In a nutshell, vitamins are just things that your body needs, that it can’t produce on its own, its only source is the food you eat.
Not eating foods with those vitamins can cause many health problems. The classic example is sailors who got scurvy because they didn’t have any foods with vitamin C for months at a time.
Most people who aren’t pregnant, who get a little bit of sunlight, eat a balanced diet and don’t have any health conditions don’t need to take any vitamin supplements. Getting “extra” vitamins when you weren’t previously deficient doesn’t provide any benefit.
Vitamins are organic molecules(large, complex molecules made primarily up of hydrogen and carbon, along with other elements frequently being included such as oxygen and nitrogen, as well as rarer elements. Vitamin B12 for instance has the element cobalt in it), that the human body needs in small quantities to properly function but cannot produce from basic elements or inorganic compounds, so you need to consume them from other sources, like food. I say human because what molecules a body can produce varies between animals. Not many other animals need Vitamin C for instance, but humans can’t make it themselves.

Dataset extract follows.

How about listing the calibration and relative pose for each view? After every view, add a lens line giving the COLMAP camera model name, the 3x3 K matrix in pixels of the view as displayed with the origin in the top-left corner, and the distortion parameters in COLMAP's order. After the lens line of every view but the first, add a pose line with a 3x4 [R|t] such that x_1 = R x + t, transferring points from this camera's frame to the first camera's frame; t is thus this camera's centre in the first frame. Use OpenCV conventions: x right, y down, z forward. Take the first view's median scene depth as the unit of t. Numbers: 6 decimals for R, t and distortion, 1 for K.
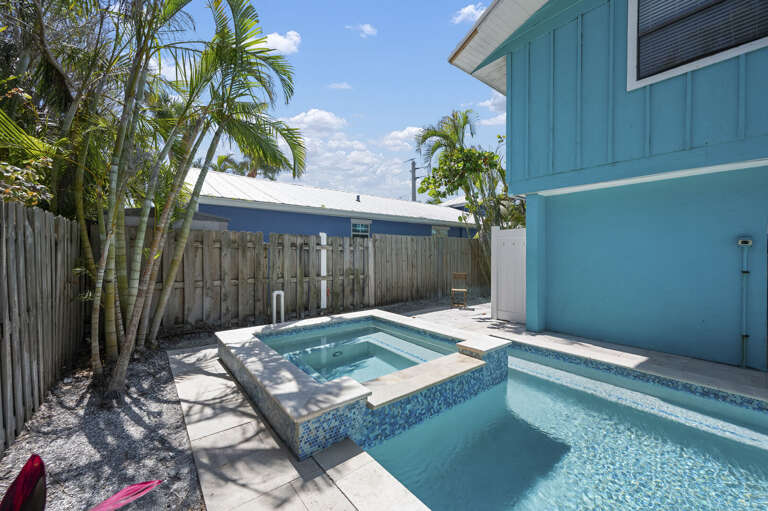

Molecular Structure and physical and chemical properties, as well as their function, widely vary between vitamins. Vitamin C for instance is a fairly simple molecule and is important to immune system function, while Vitamin B12 is super complex and large and is critical to maintaining your nervous system and your blood cells.
As for who discovered them, that differs for each of these compounds at different times in history, so you will have to look those up, but people have known for a long time in some capacity as common knowledge not eating certain foods would caused illnesses with certain symptoms, which were deficiencies. For example before the ability to fortify plant foods with B12 and to synthesize B12 in a lab, not eating enough meat or dairy would eventually lead to problems with the nerves, loss of bowel control, anemia, and eventually death. Meanwhile a lack of Vitamin C, which is very high in most fruits but low in most vegetable and animal foods, can lead to a weakened immune system, or scurvy in severe cases.
Vitamin pills/capsules contain large amounts of these vitamins to supplement a diet that is lacking in them.
Remember that we are the ones that named then vitamins, naively so, they aren’t all the same or related to each other just because they have a similar name. We just tried to label the things we need for survival because our body cannot produce it. So you’re asking for comparison of apples and oranges.
Vitamins are organic molecules that we need in our diet in small/trace amounts that assist with various bodily functions. Other than that, there is not much in common between the vitamins. Dietary minerals are kind of like vitamins except they aren’t organic molecules, but elements/ions like calcium, potassium, magnesium. There are also a few things that pretty much fit the definition of a vitamin, but for some reason aren’t considered one, like choline.
The rest of the things we need in our diet, we need in much larger amounts – water, carbs, protein, and fats. These are collectively called macronutrients or macros for short.
‘Vitamin’ comes from a prefix meaning “life, alive” and a shortening of “amine”, because they were originally thought to include amino acids.
They’re organic substances that we need in small quantities for our life processes to function properly. We can’t make them so we must get them from our diets — if a given species can make a particular substance, it’s not considered a vitamin for that species. Many animals can make their own vitamin C, but humans can’t, so we consider it a vitamin.
Mere minerals don’t count as vitamins, although some vitamins contain very small amounts of special minerals. Vitamin B12, for example, is a complex molecule that contains a single atom of cobalt, a metal which is under most conditions mildly poisonous for humans.